Tottenham Club Focus: Should the FA approach Redknapp now and who could replace him?

Under Harry Redknapp, Tottenham Hotspur have become a consistent force in the Premier League, seen to be established as challenging for a top four spot and the all-important Champions League qualification. This has led to Redknapp being recognized as the odds-on favourite to be the next manager of the England team, succeeding Fabio Capello after Euro 2012. Both Steven Gerrard and David Beckham have recently stated their wish to see Redknapp given the role and Redknapp has said he would find the offer to manage his national team almost impossible to resist.

The FA chairman David Bernstein has stated no successor will be sought for until after Euro 2012 for fear of undermining Capello. Why? Is the professionalism of players selected for the England team in such doubt that the FA believes they would subvert Capello? If the FA acts, say in July for Redknapp, this could potentially leave Spurs’ looking for a new manager and by consequence coaching staff a few weeks before the start of the season. To say this might be disruptive to Spurs is an understatement. Daniel Levy may already be making plans, but with the FA’s attitude cannot do so with certainty. A formal approach for Redknapp early next year should give Levy time to determine the options and make any formal approach. A new manager could then be appointed at the beginning of the summer with time to acclimatize to the squad and influence transfer policy. There may be no shortage of contenders, if Redknapp takes the England role:

The Premier League candidates: David Moyes is admired for performing miracles at Everton on a shoestring and may be a choice for many fans. However, is his style too one dimensional for The Lane and would his reputation for discipline suit Spurs? As an apparent deep thinker of the game, tactically flexible, Paul Lambert’s teams play attractive high tempo football. The Scot is also a good motivator, creating a strong team spirit and understands the European game from his playing days and time in Germany.
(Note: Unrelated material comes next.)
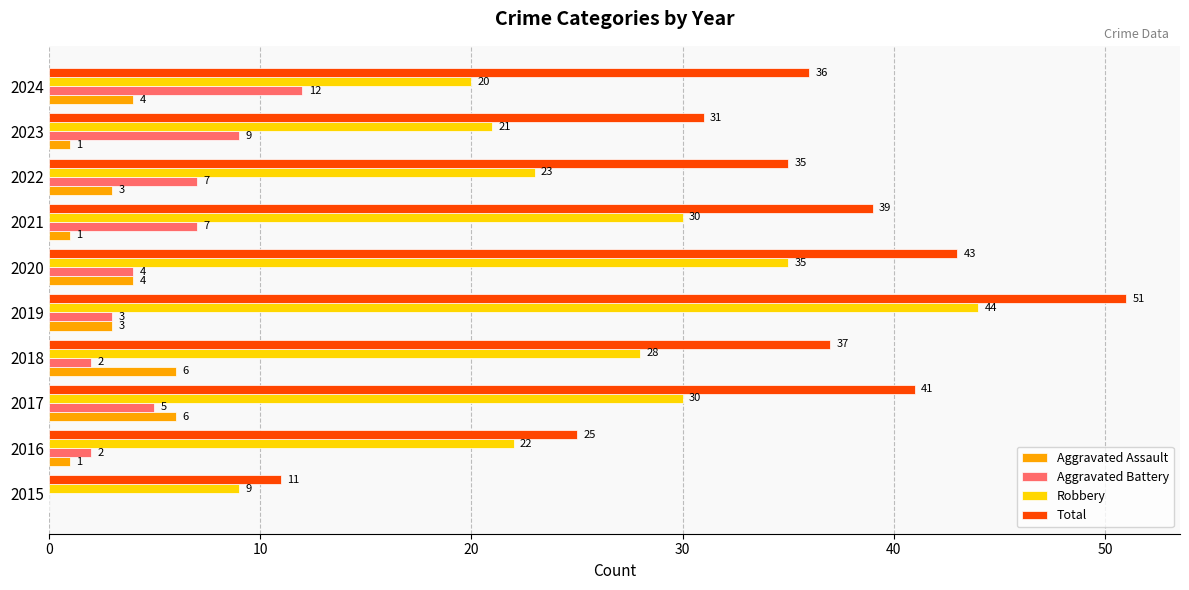

At which category is the sum across all series the highest?

2019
The ex- Spurs: Jurgen Klinsmann may have been a possibility, but his recent appointment as coach of the USA coupled with his reluctance to move from America may rule him out. Chris Hughton and Gus Poyet may be popular choices, with the managers looking to send out their teams to play attractive flowing football that Spurs’ fans want to see, though Hughton may have more experience and be a stronger option.

The young Europeans: Both Jurgen Klopp and Rudi Garcia led youthful attacking teams to domestic success last season. However, this season in the Champions League has perhaps shown both of them to be lacking in the necessary European competition experience. Joachim Loew was arguably the reason behind Klinsmann’s success. A successful national coach, he appears to be an intelligent tactician, have a belief in preparation and a great motivator of his players. Would Pep Guardiola welcome a new challenge? His records speaks for itself but has suggested this season may be his last at Barcelona. No doubt may fans would welcome him at Spurs.

There are probably easily another 20 strong candidates. Whoever may have to succeed Redknapp, Levy has a difficult task getting the right person to keep building on the strong foundations that have been layed.